(Stored data entries)
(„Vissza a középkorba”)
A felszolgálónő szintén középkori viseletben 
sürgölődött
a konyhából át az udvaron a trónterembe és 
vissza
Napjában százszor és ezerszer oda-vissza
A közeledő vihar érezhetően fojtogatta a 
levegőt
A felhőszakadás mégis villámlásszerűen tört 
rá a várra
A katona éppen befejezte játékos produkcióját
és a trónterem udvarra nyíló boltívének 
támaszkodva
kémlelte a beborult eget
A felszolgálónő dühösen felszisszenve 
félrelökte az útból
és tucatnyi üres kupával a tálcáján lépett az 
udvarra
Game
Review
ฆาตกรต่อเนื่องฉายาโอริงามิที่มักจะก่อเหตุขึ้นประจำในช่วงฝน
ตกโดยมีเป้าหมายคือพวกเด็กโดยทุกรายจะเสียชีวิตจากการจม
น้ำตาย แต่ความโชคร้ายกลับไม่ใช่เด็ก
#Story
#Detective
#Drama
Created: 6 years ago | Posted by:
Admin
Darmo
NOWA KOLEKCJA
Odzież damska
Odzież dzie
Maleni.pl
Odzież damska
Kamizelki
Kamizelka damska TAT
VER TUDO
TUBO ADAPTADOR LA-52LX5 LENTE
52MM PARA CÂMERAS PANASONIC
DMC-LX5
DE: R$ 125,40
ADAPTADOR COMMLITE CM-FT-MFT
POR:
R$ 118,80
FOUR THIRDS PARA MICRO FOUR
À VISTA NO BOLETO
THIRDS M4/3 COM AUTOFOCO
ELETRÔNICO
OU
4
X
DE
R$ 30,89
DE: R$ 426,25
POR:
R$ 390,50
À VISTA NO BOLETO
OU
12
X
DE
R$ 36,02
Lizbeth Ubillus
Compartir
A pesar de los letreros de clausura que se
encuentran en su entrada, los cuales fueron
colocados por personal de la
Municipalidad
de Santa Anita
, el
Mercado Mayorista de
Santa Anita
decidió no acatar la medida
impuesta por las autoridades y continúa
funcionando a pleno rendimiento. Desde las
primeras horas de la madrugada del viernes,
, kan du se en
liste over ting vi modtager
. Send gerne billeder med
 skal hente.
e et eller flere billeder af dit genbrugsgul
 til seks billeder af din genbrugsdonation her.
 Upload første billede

TASK BRIEF:
Identify each line in the entries with the word "felszolgálónő" and copy it.

TASK SOLUTION:
A felszolgálónő szintén középkori viseletben 
A felszolgálónő dühösen felszisszenve 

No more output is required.